Je me retrouve donc heureuse de mes avancées, mais le sentiment de solitude dont j’ai pris conscience pendant mes affres névralgiques me rappelle que l’agriculture en solo n’a jamais été mon aspiration, et ne le sera sans doute jamais. Pas plus que la navigation solo dans ma vie de marine. Elle n’a jamais été une option pour moi. Je crois bien qu’il s’agissait à la fois d’une envie de ne pas porter seule la charge mentale, mais aussi un besoin profond de partager au quotidien les joies. Idem pour l’agriculture. C’est trop complexe en solo et trop joyeux pour ne pas partager.
Une petite voix en moi me susurre que les choses pourraient également être également en demie-teinte sur d’autres aspects essentiels du projet, et qu’il faut prudence et vigilance garder. Le cadre idéologique et politique de ce groupe est loin d’être aussi radical que ce que je croyais. Ce qui est annoncé en matière de sobriété, ralentissement, transmission aux enfants, gouvernance, pourrait bien n’être pas, là encore, ce à quoi les membres sont réellement prêts.
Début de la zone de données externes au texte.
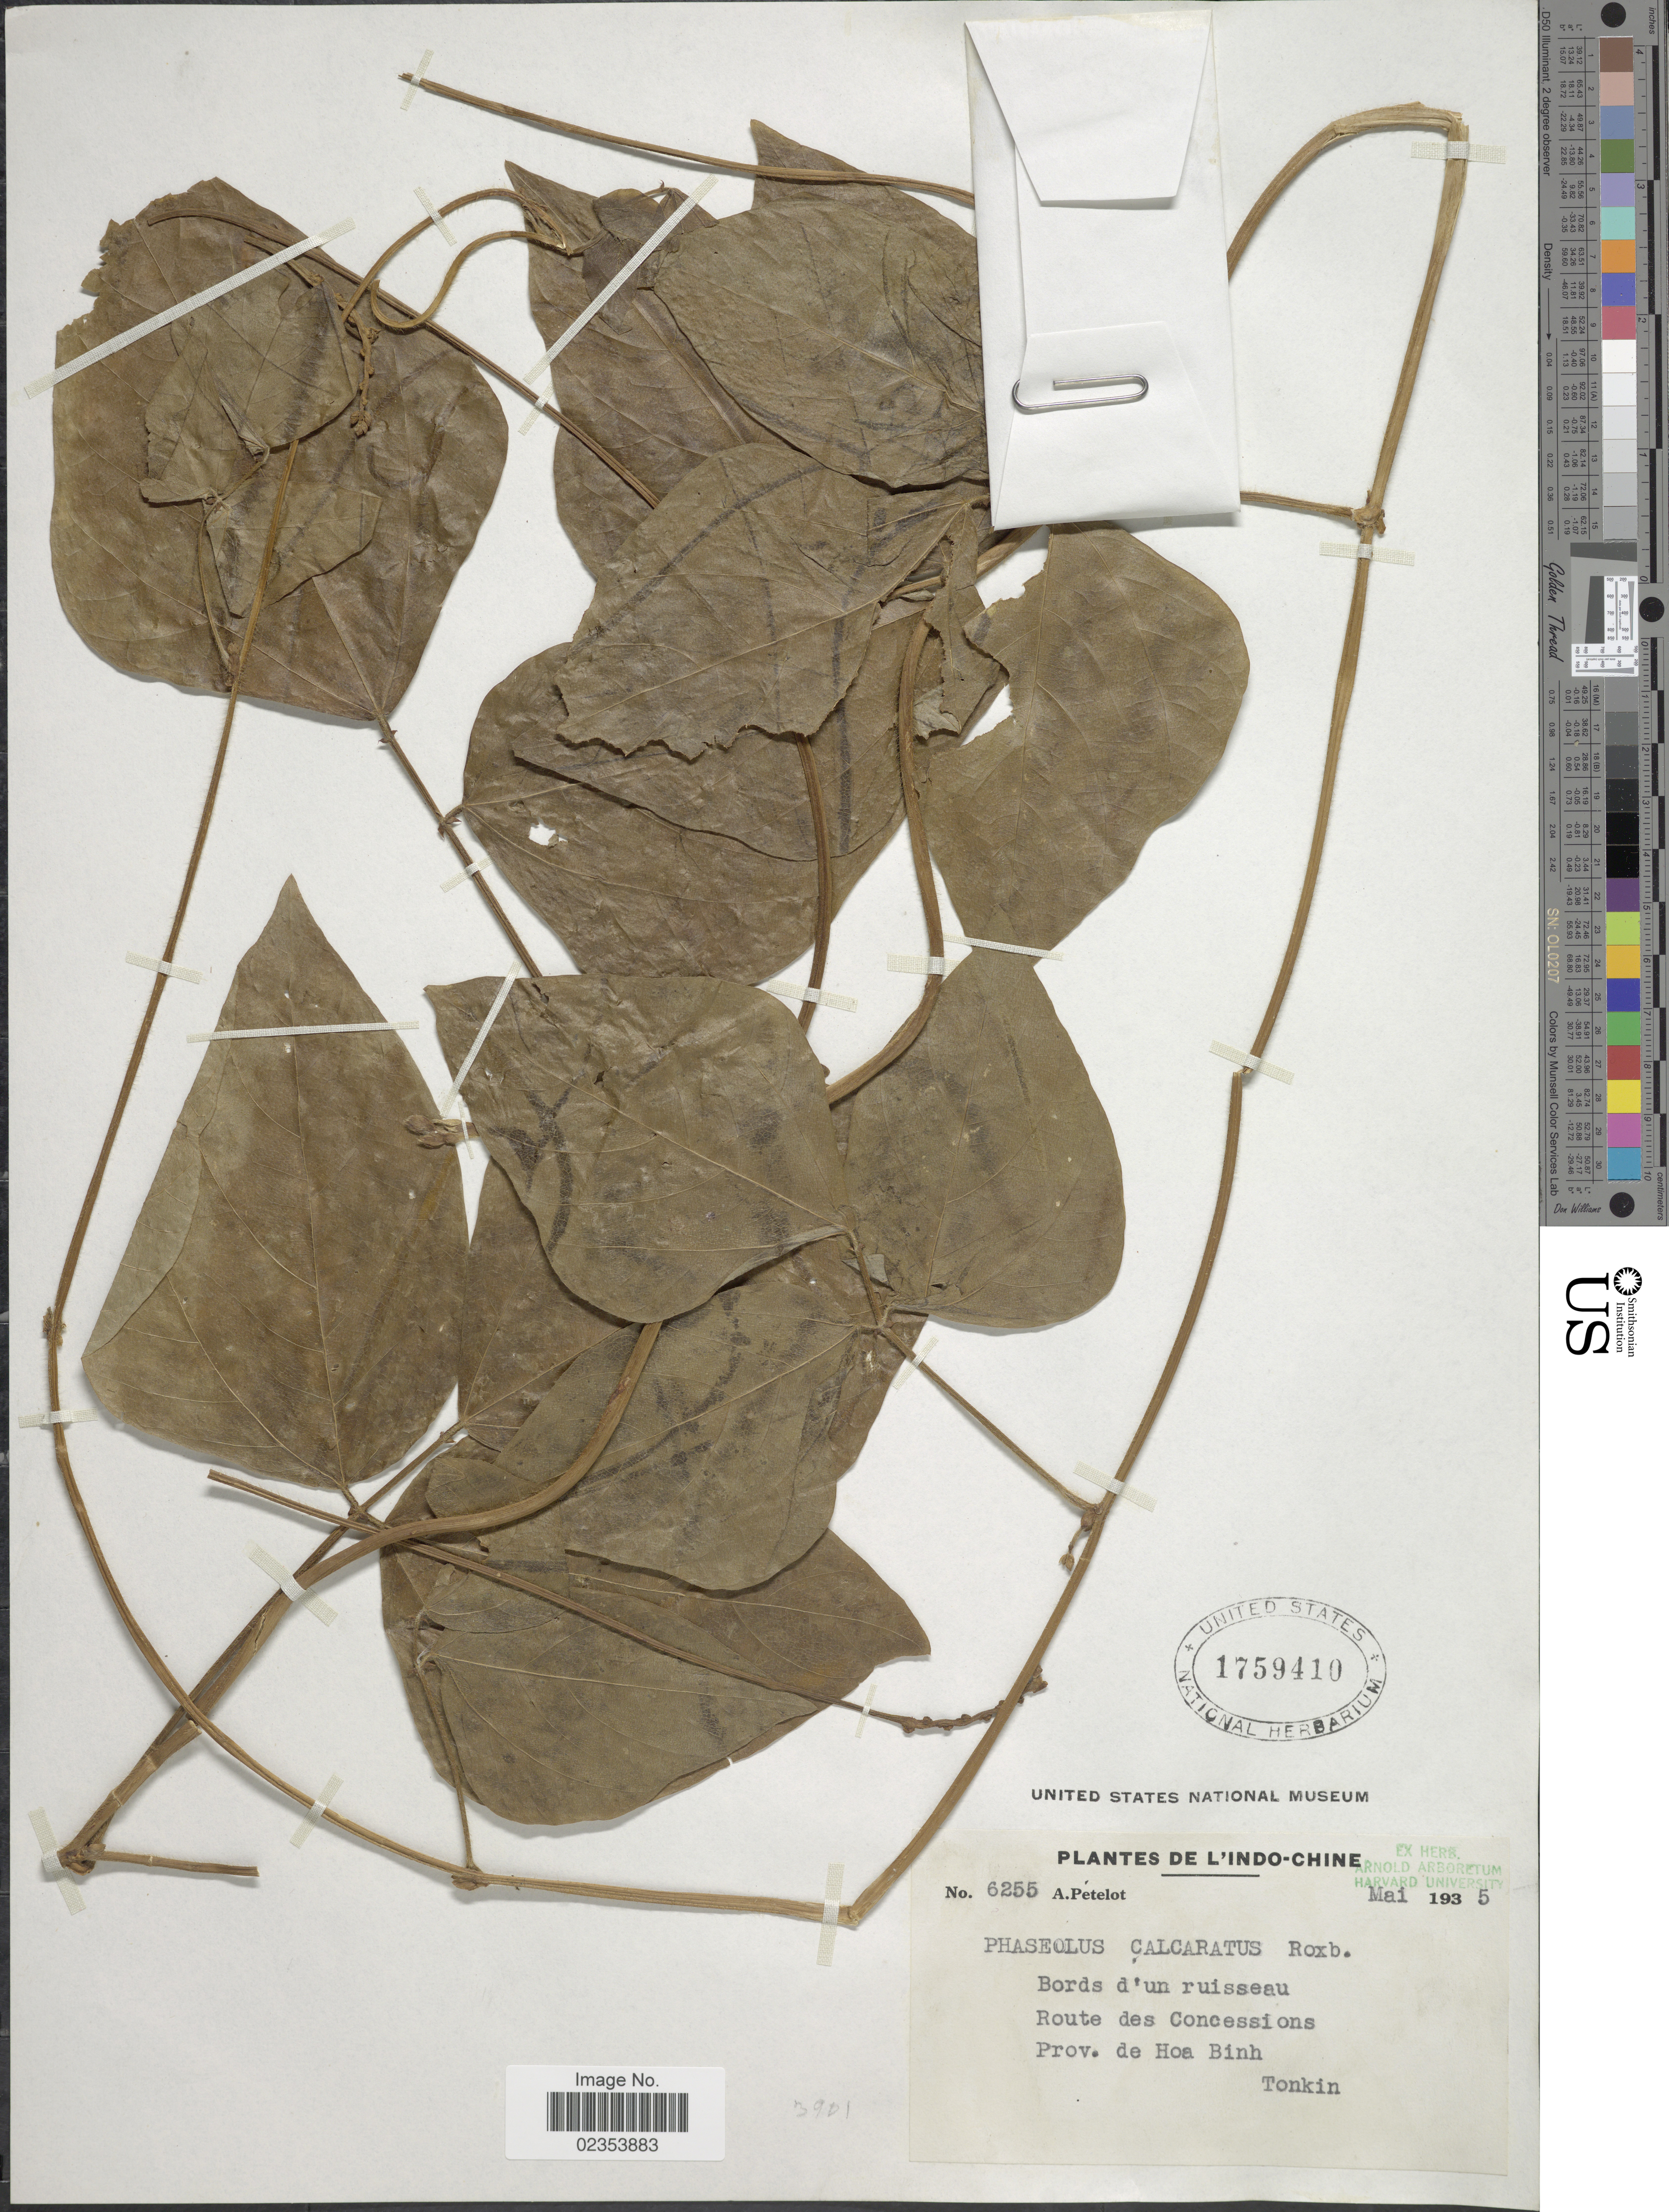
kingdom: Plantae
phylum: Tracheophyta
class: Magnoliopsida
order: Fabales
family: Fabaceae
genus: Vigna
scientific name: Vigna umbellata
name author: (Thunb.) Ohwi & H. Ohashi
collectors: A. Petelot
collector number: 6255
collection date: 1935-05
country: Vietnam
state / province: Hoa Binh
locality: French Indochina, Tonkin, Bords d'un ruisseau Route des Concessions.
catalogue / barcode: US 1759410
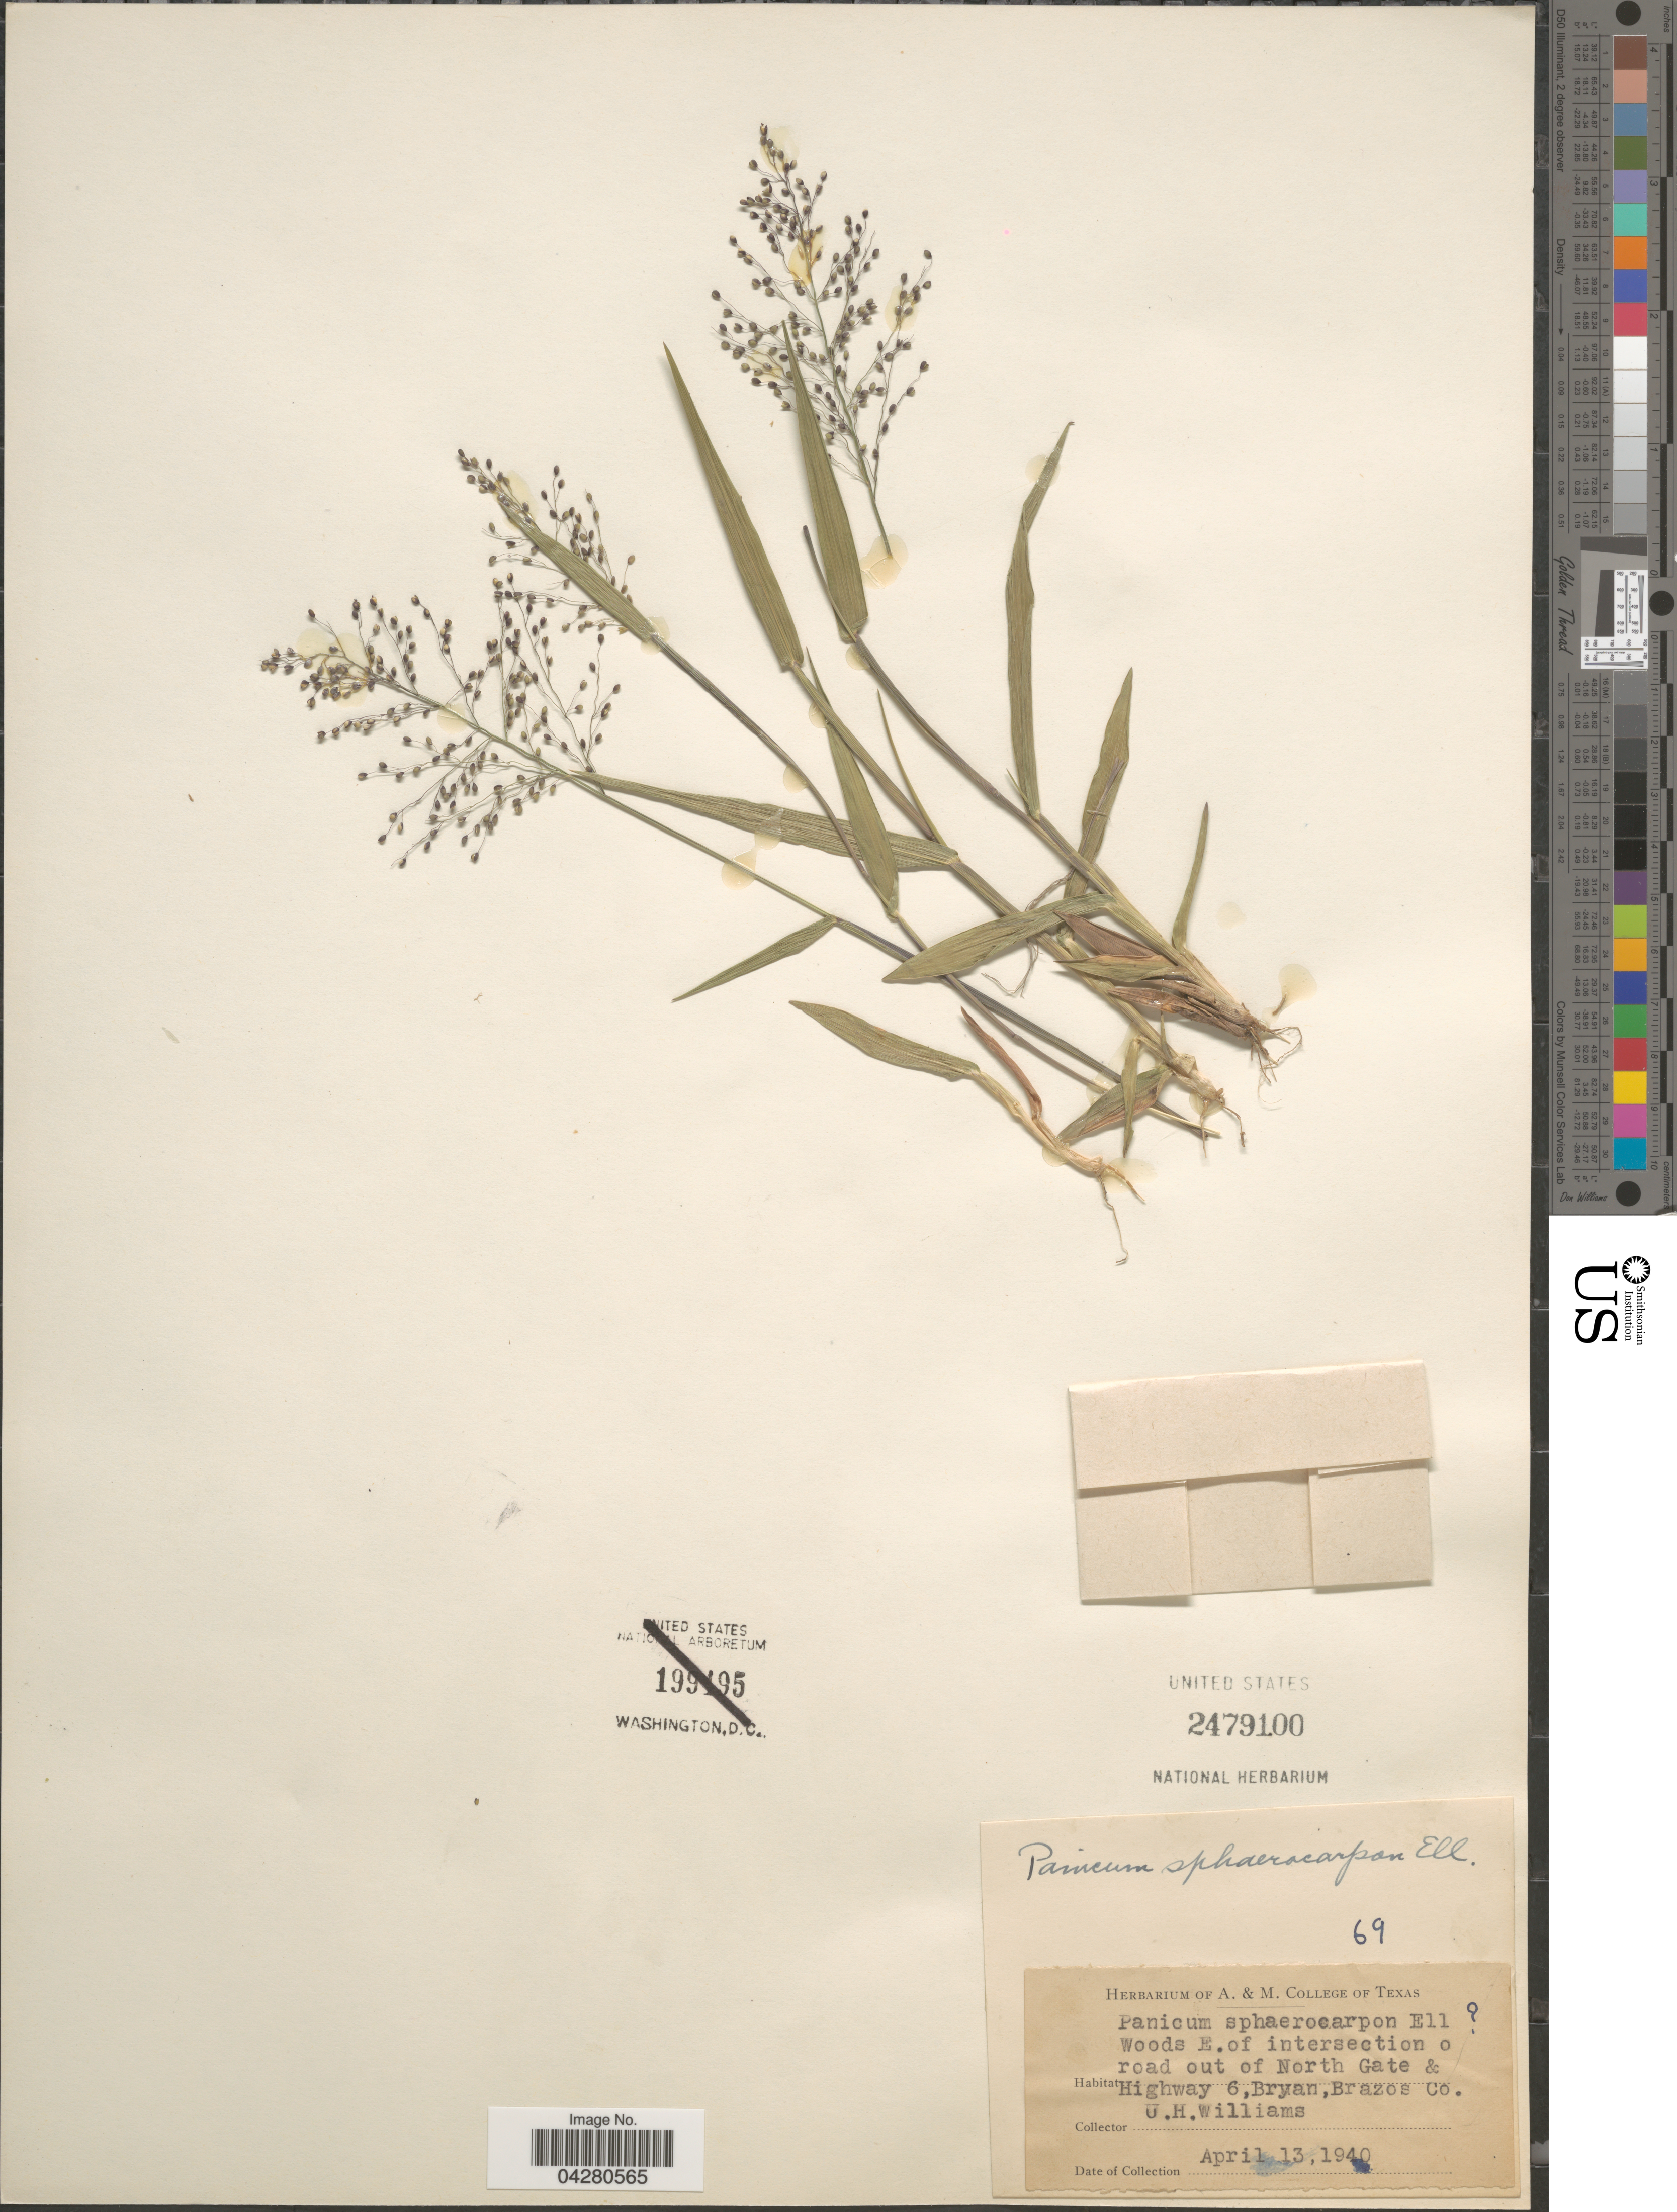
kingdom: Plantae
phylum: Tracheophyta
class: Liliopsida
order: Poales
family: Poaceae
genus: Dichanthelium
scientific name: Dichanthelium dichotomum var. dichotomum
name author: (L.) Gould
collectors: U. Williams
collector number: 69?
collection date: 1940-04-13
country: United States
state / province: Texas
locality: Woods E. of intersection o road out of North Gate & Highway 6, Bryan, Brazos Co.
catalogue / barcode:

Par exemple, nous sommes en train d’adopter, de belle manière, c’est à dire en suivant un processus éprouvé de gouvernance partagée, un splendide modèle économique, fondé sur la responsabilité des membres actuels vis à vis des membres futurs, sur le long terme. Mais en parallèle de ces débats, qui impliquent tout le monde, quelques gros investissements ont été décidés pendant l’été sans consultation du collectif. Je redoute évidemment que ces anomalies soient le reflet d’un véritable désalignement, un signal que quoi qu’on décide collectivement, certain-e-s trouveront des raisons de s’exonérer de la gouvernance partagée pour les décisions qui sembleront impérieuses à leurs yeux.
J’hésite. Tenter de clarifier dès maintenant cette histoire de présence au jardin n’apportera aucune garantie, car les mots et les intentions sont souvent éloignées des passages à l’acte. Et cela ne résoudra pas les autres zones de préoccupation. Seule la durée permettra de voir si les intentions sont ancrées, concrètement. Il ne serait pas sage de prendre des décisions maintenant. Il serait sage de continuer d’observer.
Ça me ramène à un échange du printemps dernier avec Yann. Nous partagions notre désapointement face à la difficulté de mobiliser des troupes pour conduire des actions collectives de subsistance. Par exemple, monter une grainothèque, récolter le blé, coapprendre les plantes médicinales. Les urbain-es sont aliéné-es à un mode de vie qui capte leur temps de manière extrêmement dense. Les néoruraux et néorurales sont absorbé-es par le processus d'acclimatation et de réorganisation des routines familiales et domestiques, dans un territoire plus étalé que la ville. Et tout le monde procrastine sur les apprentissages dans lesquels il faudrait pourtant s'engager sans tarder. Ou plutôt, la plupart des transitionneureuses sous-estiment le chemin d'apprentissage. Et, paradoxalement, s'en veulent déjà de ne pas encore "faire" tout ce dont iels rêvent. Comme si faire allait de soi, alors qu'apprendre non.